Pemuda Muhammadiyah: Hakim Jangan Ragu Menghukum Ahok
jpnn.com, JAKARTA - Jelang putusan persidangan penodaan agama dengan terdakwa Basuki Tjahaja Purnama alias Ahok, majelis hakim diimbau tidak ragu menjatuhkan vonis. Menurut Faisal, ketua PP Pemuda Muhammadiyah Bidang Hukum, sebaiknya hakim betul-betul mempertimbangkan beberapa hal.
Pertama, hakim dalam memutus perkara Ahok tidak boleh dengan "keraguan". Biasanya kalau hakim ragu dia selalu saja berpegang pada asas IN DUBIO PRO REO yang menyatakan jika terjadi keragu-raguan apakah terdakwa salah atau tidak maka sebaiknya diberikan hal yang menguntungkan bagi terdakwa.
"Dalam hal ini harapan kami hakim jangan ragu sedikit pun untuk menjatuhkan vonis 156 huruf (a) kepada terdakwa karena semua pertimbangan alat bukti sudah diuraikan cukup baik," kata Faisal di Jakarta, Senin (8/5).
Kedua, patut diketahui jika sistem pembuktian pidana lebih terikat pada sistem "Negatief Wettelijk", yaitu keyakinan yang disertai dengan mempergunakan alat-alat bukti sah menurut UU sebagaimana yang disebut dalam 183 KUHAP. Yaitu, hakim dalam menjatuhkan pidana sekurang-kurangnya gunakan dua alat bukti yang sah dan berbasis pada keyakinan hakim.
"Pada kesimpulannya lebih dari dua alat bukti jika terdakwa langgar 156a huruf (a) dan keyakinan hakim harus pula perhatikan keadilan publik yang terus menerus disuarakan umat," terangnya.

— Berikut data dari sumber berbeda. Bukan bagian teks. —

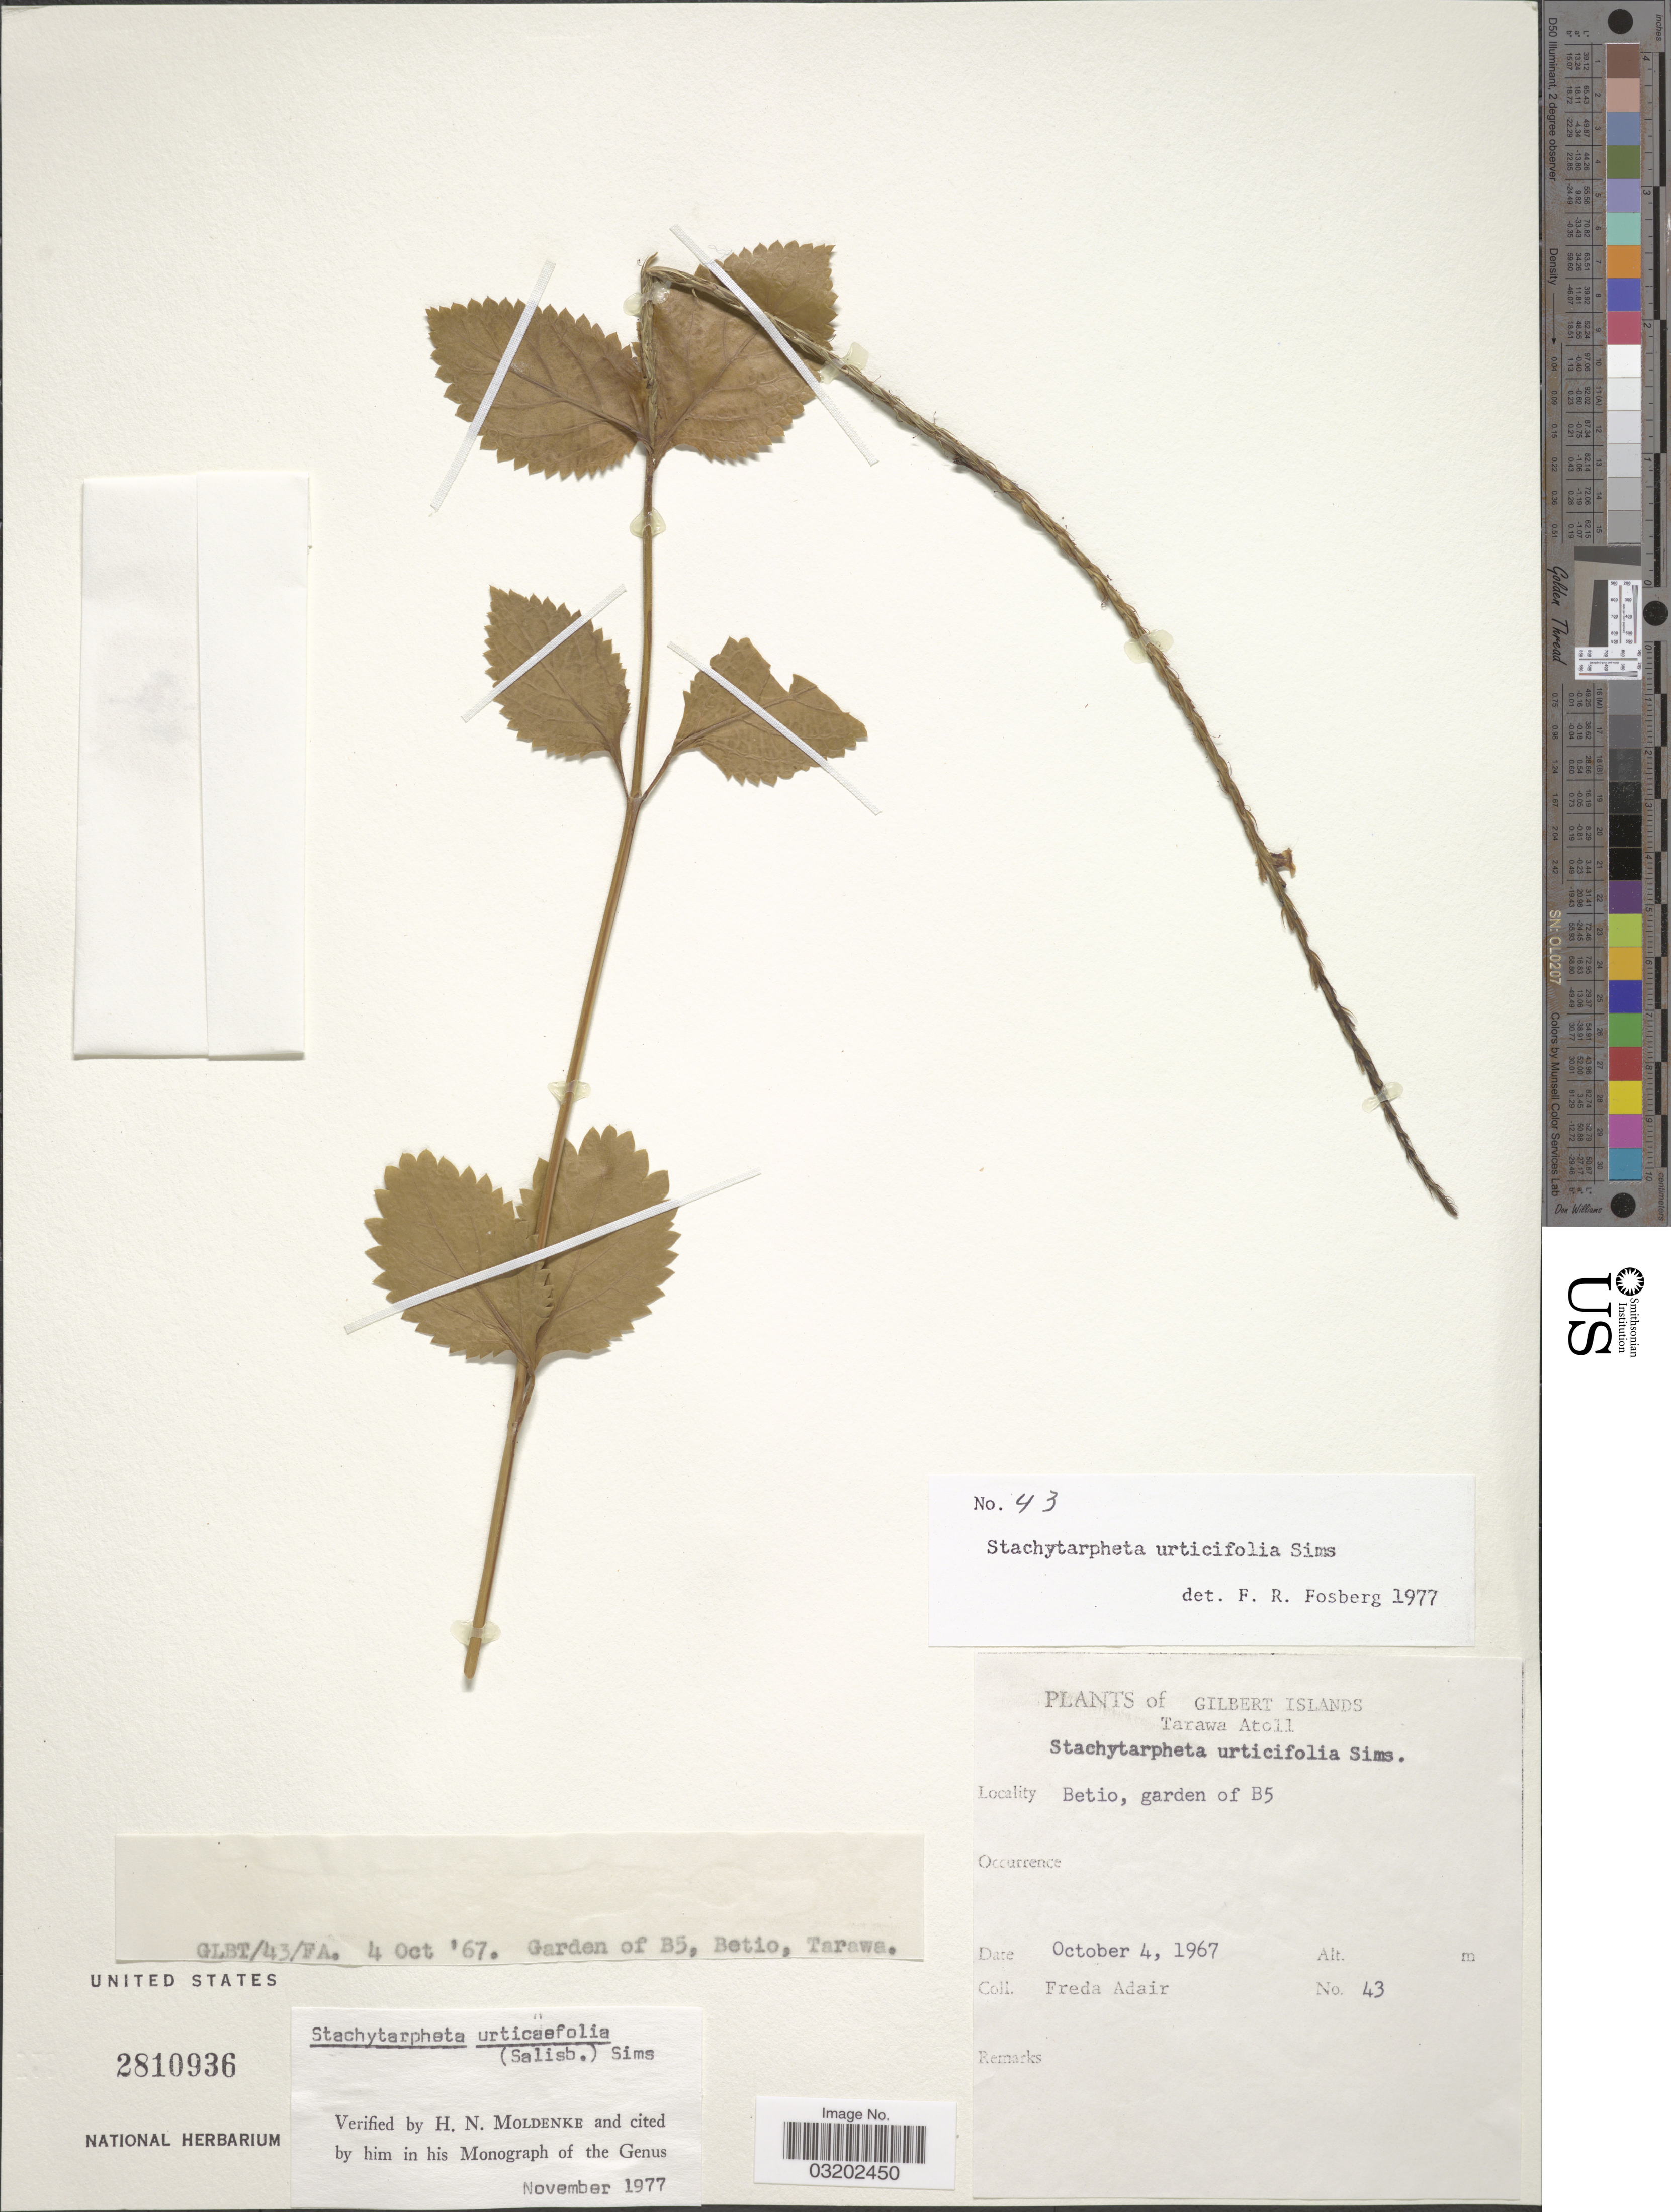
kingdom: Plantae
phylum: Tracheophyta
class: Magnoliopsida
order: Lamiales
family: Verbenaceae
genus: Stachytarpheta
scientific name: Stachytarpheta urticifolia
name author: Sims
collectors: F. Adair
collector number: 43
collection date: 1967-10-04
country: Kiribati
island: Tarawa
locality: Gilbert Islands, Tarawa Atoll. Betio, garden of B5.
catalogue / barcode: US 2810936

Ketiga, dalam praktiknya hakim boleh melakukan Ultra Petitum yaitu penjatuhan putusan melebihi dari tuntutan JPU sepanjang itu benar secara hukum dan keadilan.
Berdasar pada tiga pertimbagan di atas, beber Faisal, hakim juga harus melihat fakta yuridis yang menjadi konstruksi hukum pasal 156a huruf (a) baik unsur subyektif terdakwa berdasarkan pengetahuan dan kehendaknya sudah secara nyata sengaja melakukan perbuatan penodaan agama. Apalagi unsur obyektif diketahui oleh siapa pun jika perbuatan itu dilakukan di muka umum oleh terdakwa.
Maka mendasarkan pada prinsip dasar dari kedua unsur yang dimaksud pasal 156a huruf (a) begitu jelas jika perbuatan terdakwa telah mengeluarkan perasaan atau perbuatan yang bersifat penodaan agama.